Column | Polen en Tegenpolen

Als we olympisch goud, Trump en de tegenvallende bessenoogst hebben doorgenomen, vraag ik: „Hoor jij nog weleens iets van Maria?” Mijn zuster laat haar aardappel in het water plonzen. „Die is kwaad op me. Heel vervelend.” Over haar bril kijkt ze me aan. „Ik wil het wel vertellen, maar ik hoef niet te horen hoe belachelijk en idioot ik heb gedaan. Dat weet ik nou wel.”

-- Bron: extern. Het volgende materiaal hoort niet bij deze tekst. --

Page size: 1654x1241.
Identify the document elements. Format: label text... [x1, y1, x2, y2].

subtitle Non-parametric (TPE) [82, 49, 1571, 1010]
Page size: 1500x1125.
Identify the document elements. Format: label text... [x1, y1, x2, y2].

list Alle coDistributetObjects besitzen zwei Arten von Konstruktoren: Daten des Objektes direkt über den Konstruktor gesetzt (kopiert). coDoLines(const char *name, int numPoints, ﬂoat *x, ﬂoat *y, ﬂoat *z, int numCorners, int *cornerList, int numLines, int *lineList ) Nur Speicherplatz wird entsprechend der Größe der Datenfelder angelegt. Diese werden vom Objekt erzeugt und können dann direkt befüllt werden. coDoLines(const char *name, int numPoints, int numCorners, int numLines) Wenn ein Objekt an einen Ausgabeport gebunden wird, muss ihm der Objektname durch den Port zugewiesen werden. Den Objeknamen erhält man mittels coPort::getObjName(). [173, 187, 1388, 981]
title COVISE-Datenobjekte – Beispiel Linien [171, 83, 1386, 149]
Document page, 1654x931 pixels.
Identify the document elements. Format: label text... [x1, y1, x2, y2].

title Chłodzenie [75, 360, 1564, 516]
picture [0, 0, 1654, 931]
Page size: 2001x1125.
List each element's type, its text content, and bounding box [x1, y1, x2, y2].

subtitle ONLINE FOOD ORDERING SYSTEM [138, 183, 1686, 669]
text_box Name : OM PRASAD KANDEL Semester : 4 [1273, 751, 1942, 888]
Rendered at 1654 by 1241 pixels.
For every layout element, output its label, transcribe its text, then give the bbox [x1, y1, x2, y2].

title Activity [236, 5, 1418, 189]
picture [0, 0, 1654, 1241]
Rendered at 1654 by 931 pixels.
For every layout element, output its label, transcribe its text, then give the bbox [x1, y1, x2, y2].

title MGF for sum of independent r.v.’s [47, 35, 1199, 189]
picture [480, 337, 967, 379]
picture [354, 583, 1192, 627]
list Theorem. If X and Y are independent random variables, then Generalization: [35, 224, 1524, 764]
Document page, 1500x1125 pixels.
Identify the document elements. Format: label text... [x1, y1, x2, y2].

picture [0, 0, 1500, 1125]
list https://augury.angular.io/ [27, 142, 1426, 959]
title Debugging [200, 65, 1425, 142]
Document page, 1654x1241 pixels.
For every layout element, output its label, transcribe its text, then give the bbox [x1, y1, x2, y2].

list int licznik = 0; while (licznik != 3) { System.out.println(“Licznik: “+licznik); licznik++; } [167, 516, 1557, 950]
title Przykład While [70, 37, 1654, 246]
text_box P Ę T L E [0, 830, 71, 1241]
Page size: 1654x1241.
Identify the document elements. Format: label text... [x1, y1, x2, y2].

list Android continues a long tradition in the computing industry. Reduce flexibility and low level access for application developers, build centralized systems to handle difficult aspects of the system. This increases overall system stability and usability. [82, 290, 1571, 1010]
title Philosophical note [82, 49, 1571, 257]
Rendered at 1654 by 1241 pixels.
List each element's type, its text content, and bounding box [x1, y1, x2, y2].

„Heb je weer een radio van een bouwsteiger getrokken?”

„Ik wilde alleen de stekker er uit trekken en toen kwam die hele radio mee! Nee, dit ging om iets anders.” Ze begint weer te schillen. „Vorige week sta ik te koken. Er wordt op het raam geklopt. Een man en een vrouw staan te gebaren.” Ze wijst met haar vinger naar haar mond. „Mensen denken wel vaker dat dit een restaurant is, omdat je de keuken in kijkt. Dus ik doe open en leg uit dat dáár de stad is. Aan de overkant. Maar ze gingen niet weg en ineens snap ik het: ze hebben honger. Nou had ik toevallig een grote pan ragout, dus ik laat ze binnen. Die man zei iets van ‘Polski’ of ‘Polska’ dus ik zing dat lied van Chopin: Zimno, o! zimno, lecz puka serce… Die mensen beginnen blij te knikken en te klappen, dus het klopte: het waren Polen. Hoe komen we hier nou op? O ja, Maria. Die is half Pools en ze woont om de hoek. Ik bel haar, ik leg de situatie uit en vraag of ze ook komt eten zodat ze een beetje kan tolken. Werd ze toch kwaad! ‘Je bent gek! Je hebt geen idee wie je hebt binnengelaten, straks snijden ze je hals af!’ Vind je dat niet raar voor iemand die zó katholiek is!”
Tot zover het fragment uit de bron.